Source extract
- Opening Delimiter -

That'll do. Thanks for your perspective.


Originally posted by KilgoreTrout
I am not sure why the gentleman of Lowther Lodge would concern himself.


Well, if the gentlemen of Lowther Lodge were to be considered 'highbrow' than they would care if such a publication was introduced into their reading room, I think. Hehe.


Originally posted by KilgoreTrout
I have no interest in entering the world of academia. Narrow and overly specialised. There is some need to learn how to communicate with academia, but I have no desire to be one of them. And as I have already stated I am not a writer, I have found with some endeavour that it neither moves nor drives me, it would therefore not fit with my perception of a 'vocation'. I can earn money in other ways, if writing is to be just a job, then I already have one of those. Same with academia...it would just be a 'job'.

I've decided against pursuing my studies, after some reflection I've taken up knitting instead. It has so far proved far more productive and I understand it's going to be hard winter, so a new cardy seemed just the ticket

edit on 9-7-2011 by KilgoreTrout because: (no reason given)

- Closing Delimiter -

Entries shown

- Opening Delimiter -

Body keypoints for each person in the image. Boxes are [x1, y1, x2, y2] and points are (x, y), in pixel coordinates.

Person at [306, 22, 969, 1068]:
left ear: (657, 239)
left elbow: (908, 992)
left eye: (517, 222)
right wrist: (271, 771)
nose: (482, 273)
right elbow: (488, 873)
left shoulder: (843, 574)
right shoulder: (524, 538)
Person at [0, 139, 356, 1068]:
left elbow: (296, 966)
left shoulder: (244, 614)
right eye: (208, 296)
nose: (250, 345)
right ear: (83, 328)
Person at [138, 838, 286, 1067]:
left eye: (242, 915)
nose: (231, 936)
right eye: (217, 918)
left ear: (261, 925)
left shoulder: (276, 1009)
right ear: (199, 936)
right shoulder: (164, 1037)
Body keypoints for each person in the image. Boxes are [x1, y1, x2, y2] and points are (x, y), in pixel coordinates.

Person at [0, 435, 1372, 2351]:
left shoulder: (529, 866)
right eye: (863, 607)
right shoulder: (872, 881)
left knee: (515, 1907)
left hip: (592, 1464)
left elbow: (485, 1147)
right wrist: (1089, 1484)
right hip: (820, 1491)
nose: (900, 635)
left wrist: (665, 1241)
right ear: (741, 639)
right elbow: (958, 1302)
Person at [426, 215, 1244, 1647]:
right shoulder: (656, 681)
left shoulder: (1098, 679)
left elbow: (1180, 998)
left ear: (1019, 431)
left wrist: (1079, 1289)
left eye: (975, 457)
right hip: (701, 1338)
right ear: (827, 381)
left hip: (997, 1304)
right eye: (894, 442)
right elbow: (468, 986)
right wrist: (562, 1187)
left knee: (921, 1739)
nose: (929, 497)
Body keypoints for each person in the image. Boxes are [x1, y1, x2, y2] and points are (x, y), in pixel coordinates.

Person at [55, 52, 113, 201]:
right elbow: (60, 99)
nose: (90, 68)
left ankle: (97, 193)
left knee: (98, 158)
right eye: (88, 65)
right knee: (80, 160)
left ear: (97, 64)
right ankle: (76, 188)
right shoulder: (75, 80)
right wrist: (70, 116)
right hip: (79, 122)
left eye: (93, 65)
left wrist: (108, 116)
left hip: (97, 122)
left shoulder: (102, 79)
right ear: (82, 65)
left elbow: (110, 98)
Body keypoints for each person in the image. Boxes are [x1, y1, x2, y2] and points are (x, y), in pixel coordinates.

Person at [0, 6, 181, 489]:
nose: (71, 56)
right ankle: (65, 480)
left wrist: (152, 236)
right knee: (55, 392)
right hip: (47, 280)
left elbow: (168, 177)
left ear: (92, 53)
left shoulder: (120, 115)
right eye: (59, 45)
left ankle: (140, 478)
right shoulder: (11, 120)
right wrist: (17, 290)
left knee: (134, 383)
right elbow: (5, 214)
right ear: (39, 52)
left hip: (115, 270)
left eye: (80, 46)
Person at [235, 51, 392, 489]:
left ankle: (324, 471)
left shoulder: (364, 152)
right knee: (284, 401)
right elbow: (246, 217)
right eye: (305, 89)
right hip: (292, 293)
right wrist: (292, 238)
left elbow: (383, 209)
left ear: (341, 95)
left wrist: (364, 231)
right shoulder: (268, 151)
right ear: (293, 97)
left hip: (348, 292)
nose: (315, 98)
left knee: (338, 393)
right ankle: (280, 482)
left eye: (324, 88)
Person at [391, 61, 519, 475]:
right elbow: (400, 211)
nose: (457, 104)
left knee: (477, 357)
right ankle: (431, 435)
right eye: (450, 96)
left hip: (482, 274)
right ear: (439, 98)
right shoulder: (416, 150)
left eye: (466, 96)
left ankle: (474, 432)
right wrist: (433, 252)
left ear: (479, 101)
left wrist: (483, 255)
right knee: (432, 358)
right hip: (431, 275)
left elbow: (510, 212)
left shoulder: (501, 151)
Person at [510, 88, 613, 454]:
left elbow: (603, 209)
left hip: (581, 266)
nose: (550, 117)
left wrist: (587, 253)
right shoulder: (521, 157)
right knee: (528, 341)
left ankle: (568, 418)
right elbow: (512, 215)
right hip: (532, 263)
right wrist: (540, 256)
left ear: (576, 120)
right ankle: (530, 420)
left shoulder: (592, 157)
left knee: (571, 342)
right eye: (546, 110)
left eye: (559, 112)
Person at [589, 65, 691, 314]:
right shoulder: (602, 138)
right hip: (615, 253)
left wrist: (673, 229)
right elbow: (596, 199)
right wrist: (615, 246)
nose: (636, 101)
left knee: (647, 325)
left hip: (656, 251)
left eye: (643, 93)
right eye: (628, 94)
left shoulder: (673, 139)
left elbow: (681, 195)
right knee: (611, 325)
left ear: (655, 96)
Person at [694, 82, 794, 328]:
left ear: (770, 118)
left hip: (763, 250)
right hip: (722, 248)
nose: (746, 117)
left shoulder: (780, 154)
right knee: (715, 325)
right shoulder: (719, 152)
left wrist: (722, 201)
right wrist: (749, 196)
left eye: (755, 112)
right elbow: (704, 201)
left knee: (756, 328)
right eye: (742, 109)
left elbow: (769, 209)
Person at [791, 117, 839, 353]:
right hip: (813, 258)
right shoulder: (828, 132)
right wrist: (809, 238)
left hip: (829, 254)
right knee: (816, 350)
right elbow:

- Closing Delimiter -

Prompt 1
In the forum exchange about academia and writing, what does KilgoreTrout say was taken up instead of pursuing studies?
Prompt 2
Pick up the forum exchange about academia and writing where it stops, and continue it.
The rows have nothing to do with the forum exchange about academia and writing.

Reply 1
Knitting.

Reply 2
I would urge you to reconsider pursuing your studies. You are very good at it, and I would think you will eventually fight against yourself in terms of an interest in life which you enjoy, and which enjoys you, perhaps. Yes, you'll have a nice cardigan which you yourself made, and there's something fulfilling in wearing or admiring something one made themself, but it'll likely never be as warm as one purchased from a store and thus made professionally. And all that time spent on knitting would be time lost to discovering new and interesting things and perhaps sharing them with an interested audience.

I didn't realize you weren't an academic, perhaps I should have asked before jumping to conclusions. Nevertheless, it makes my opinion of the quality and standard of the work you are drafting, even more impressive.

In conclusion; I think you would be doing yourself a disservice to forego your studies for the menial task of knitting. Just look over again at the quality of this thread - it is of the highest standard, I tell you. Will your cardigan be as good?

Whatever you decide, do what makes you happy.